Henif, whose father had considerable skill in the garden, wants “to learn how to have that green thumb.” He says there is a lot of satisfaction in being able to eat food that he grew himself and that “everyone should take the time out” to learn about growing their own food.

Heru says that he’s amazed how many “plants we overlook are useful to us and our bodies.” In particular, he said that purslane, which is recognized by the USDA as a weed, is also very high in Omega-3.

Shaheed has learned that he loves okra. “You just grow it” and “can harvest it forever.” He says that his experience at farm has been “a real eye-opener.”

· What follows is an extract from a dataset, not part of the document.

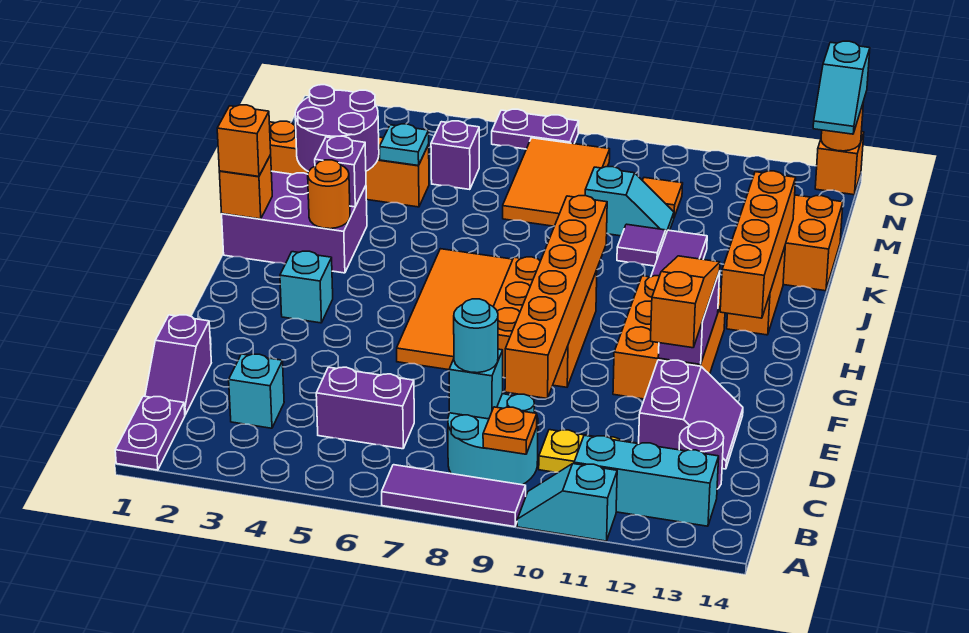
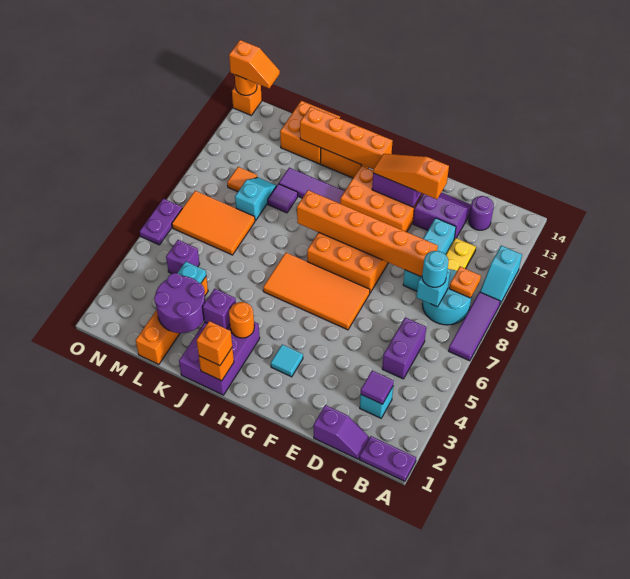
cyan 1x3 brick [574,435,719,526] -> cyan 1x3 brick moved to [403,218,456,291]
none -> purple 1x1 tile [361,371,394,404]
cyan 1x1 brick [280,251,333,323] -> cyan 1x1 tile [271,345,303,377]
cyan 1x2 slope [813,41,870,134] -> orange 1x2 slope [229,40,280,88]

According to Chloe, the people she works with make a lot of her experience. “I'm part of an amazing and interesting community of like-minded people who care about where their food comes from and value food, justice, and hard work.”

So while the days of massive, rolling hills of wheat are a thing of the past, there are also new opportunities for everyone to get their hands dirty and redefine what it means to be “locally grown.”